TASK DETAILS: Reproduce all of the data below without alteration; exclude every picture.
Content starts
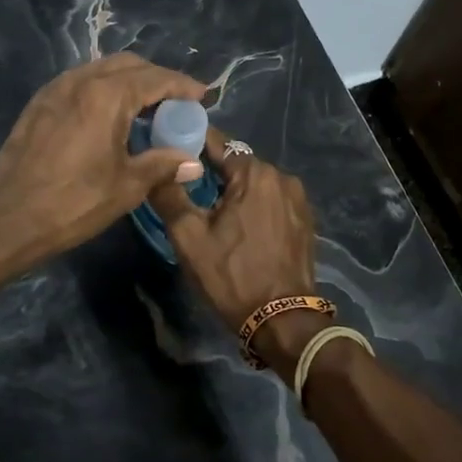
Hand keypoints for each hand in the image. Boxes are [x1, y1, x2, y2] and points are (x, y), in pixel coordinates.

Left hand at [0, 54, 206, 297]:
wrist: (6, 219)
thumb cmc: (73, 203)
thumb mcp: (126, 186)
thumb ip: (162, 165)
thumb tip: (192, 162)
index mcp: (106, 96)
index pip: (156, 79)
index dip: (183, 86)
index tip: (204, 96)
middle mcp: (80, 81)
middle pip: (129, 65)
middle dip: (157, 79)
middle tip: (177, 103)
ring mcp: (55, 89)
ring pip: (102, 70)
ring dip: (129, 82)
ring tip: (147, 109)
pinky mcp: (39, 103)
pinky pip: (81, 83)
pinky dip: (104, 89)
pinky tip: (111, 116)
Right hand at [149, 129, 319, 336]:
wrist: (282, 320)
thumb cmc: (232, 275)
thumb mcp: (189, 238)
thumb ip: (170, 195)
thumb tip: (157, 166)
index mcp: (255, 174)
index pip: (217, 142)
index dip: (191, 142)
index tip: (170, 147)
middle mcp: (281, 177)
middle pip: (237, 163)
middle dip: (212, 169)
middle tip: (185, 183)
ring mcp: (298, 199)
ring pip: (255, 183)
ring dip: (234, 189)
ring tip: (210, 206)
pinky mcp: (305, 220)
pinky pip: (271, 200)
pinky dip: (254, 204)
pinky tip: (239, 224)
Content ends
TASK SOLUTION:
Hand keypoints for each hand in the image. Boxes are [x1, y1, x2, y2] and points are (x, y), in pixel coordinates.

Left hand at [0, 54, 206, 297]:
wrist: (6, 219)
thumb cmc: (73, 203)
thumb mcp: (126, 186)
thumb ip: (162, 165)
thumb tip: (192, 162)
index mcp: (106, 96)
index pip: (156, 79)
index dip: (183, 86)
index tip: (204, 96)
middle mcp: (80, 81)
middle pip: (129, 65)
middle dip: (157, 79)
middle tip: (177, 103)
ring mcp: (55, 89)
ring pip: (102, 70)
ring dip: (129, 82)
ring tip: (147, 109)
pinky mcp: (39, 103)
pinky pip: (81, 83)
pinky dip: (104, 89)
pinky tip: (111, 116)
Right hand at [149, 129, 319, 336]:
wrist: (282, 320)
thumb cmc: (232, 275)
thumb mcp: (189, 238)
thumb ip: (170, 195)
thumb tip: (157, 166)
index mcp: (255, 174)
index pip: (217, 142)
index dip: (191, 142)
index tip: (170, 147)
middle mcp: (281, 177)
middle pip: (237, 163)
middle dip: (212, 169)
middle tip: (185, 183)
ring mcp: (298, 199)
ring pip: (255, 183)
ring dip: (234, 189)
ring tip: (210, 206)
pinky mcp: (305, 220)
pinky pip: (271, 200)
pinky dip: (254, 204)
pinky tip: (239, 224)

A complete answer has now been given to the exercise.